Rorty too sees an end to 'philosophy', but also recognizes that philosophers will still be needed after the revolution, to carry out the 'edifying conversation' about the ultimate questions of human concern.
So where does Boswell stand, in relation to these alternatives? Was he closer to Hume or James - or Rorty?
You say some interesting things about materialism, in relation to the question of 'emergent properties'.
To be a good materialist, it is not sufficient to accept that the mental properties which 'emerge' are 'caused' by physical events, as you seem to do at one point. That position would be consistent with epiphenomenalism. I don't accept Chalmers zombie thought experiment - that there could be someone physically and behaviourally just like me who had 'nothing inside' - because it leads to the ludicrous consequence of Charmers' own zombie double confidently 'asserting' the truth of epiphenomenalism! - There's got to be something wrong there.
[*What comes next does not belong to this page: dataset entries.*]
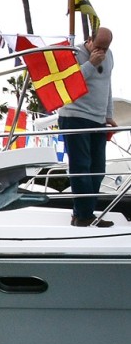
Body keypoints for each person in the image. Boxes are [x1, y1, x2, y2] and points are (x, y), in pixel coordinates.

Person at [59, 26, 115, 227]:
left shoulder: (109, 56)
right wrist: (91, 64)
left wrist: (109, 115)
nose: (101, 52)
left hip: (98, 119)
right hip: (75, 116)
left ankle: (82, 213)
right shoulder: (74, 53)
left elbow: (107, 85)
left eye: (105, 48)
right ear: (89, 40)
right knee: (81, 165)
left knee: (98, 169)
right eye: (98, 47)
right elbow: (69, 82)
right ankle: (85, 216)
Things happen in the mind. There are mental events. To be a good materialist you have to believe that statements made about things that happen in the mind are true in virtue of physical events or states of affairs. The obtaining of those particular physical states of affairs logically suffices for the mental events to occur - there is no logical possibility, as Chalmers envisages, of the very same physical events occurring in the absence of the mental.
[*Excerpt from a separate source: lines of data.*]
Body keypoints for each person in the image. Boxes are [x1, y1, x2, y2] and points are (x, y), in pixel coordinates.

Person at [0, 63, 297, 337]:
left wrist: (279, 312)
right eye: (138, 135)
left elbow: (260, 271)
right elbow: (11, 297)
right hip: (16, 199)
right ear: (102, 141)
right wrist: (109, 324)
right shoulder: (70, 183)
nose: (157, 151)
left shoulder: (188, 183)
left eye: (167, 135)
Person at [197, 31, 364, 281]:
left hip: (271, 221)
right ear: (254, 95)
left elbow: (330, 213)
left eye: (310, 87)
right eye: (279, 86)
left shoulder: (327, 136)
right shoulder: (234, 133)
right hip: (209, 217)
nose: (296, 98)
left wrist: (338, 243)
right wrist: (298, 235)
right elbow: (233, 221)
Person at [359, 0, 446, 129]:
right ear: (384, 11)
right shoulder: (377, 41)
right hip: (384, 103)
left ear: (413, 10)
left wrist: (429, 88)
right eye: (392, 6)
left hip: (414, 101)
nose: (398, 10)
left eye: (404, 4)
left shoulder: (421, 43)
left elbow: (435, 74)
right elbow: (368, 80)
However, it does not follow from this - and here 'emergence' provides a good model - that statements made about the mind can be translated into the language of physics. Mental events can be *realized* in the physical without being *reducible* to the physical.
The rejection of reductionism does mean that there is a troubling asymmetry in the arguments for materialism and immaterialism. As you point out, the immaterialist claims that in a complete description of our experience, the hypothesis of matter is 'redundant'. In the 60's the Australian philosopher David Armstrong proposed an argument which was the exact reverse of this: that in a complete description of the material world, the hypothesis of mental events is redundant. His argument for saying this was that a statement about 'raw feels', e.g. 'Tom is experiencing a sensation of red' can, in principle, be translated into counterfactual statements about Tom's behaviour. If we reject the possibility of reduction, however, then this translation can never be carried out.
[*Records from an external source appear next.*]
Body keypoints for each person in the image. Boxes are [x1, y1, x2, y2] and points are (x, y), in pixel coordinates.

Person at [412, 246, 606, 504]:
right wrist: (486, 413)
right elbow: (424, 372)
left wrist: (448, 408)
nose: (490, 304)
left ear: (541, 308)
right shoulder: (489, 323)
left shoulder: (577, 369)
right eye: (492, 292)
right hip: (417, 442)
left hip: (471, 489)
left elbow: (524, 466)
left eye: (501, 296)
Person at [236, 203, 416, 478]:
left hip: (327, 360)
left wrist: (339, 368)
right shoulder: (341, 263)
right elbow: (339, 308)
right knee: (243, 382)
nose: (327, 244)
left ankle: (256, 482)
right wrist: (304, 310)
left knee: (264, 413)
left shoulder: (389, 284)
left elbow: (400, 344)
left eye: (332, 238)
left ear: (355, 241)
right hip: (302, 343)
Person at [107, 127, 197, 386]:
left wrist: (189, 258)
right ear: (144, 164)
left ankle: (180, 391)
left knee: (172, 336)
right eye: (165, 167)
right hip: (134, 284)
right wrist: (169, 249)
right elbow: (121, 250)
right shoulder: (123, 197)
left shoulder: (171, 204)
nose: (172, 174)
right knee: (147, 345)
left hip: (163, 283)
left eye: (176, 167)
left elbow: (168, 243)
In the final units of the Metaphysics program, I argue that any theory or position which leads to a Kantian-style 'antinomy' is thereby refuted. We know that the theory must be false, even if we do not have an alternative to offer. And here lies the troubling gap which you allude to in your final paragraph. I myself have proposed, in my book 'Naive Metaphysics' that we embrace an ultimate contradiction (between the subjective and objective worlds) so I am the last person to confidently apply argument by 'reductio ad absurdum' to metaphysical theories! But if we go ahead with the reductio anyway, then we embrace pragmatism as the 'third alternative' without any constructive philosophical argument for its truth.
- This essay has given me a lot to think about. Well done!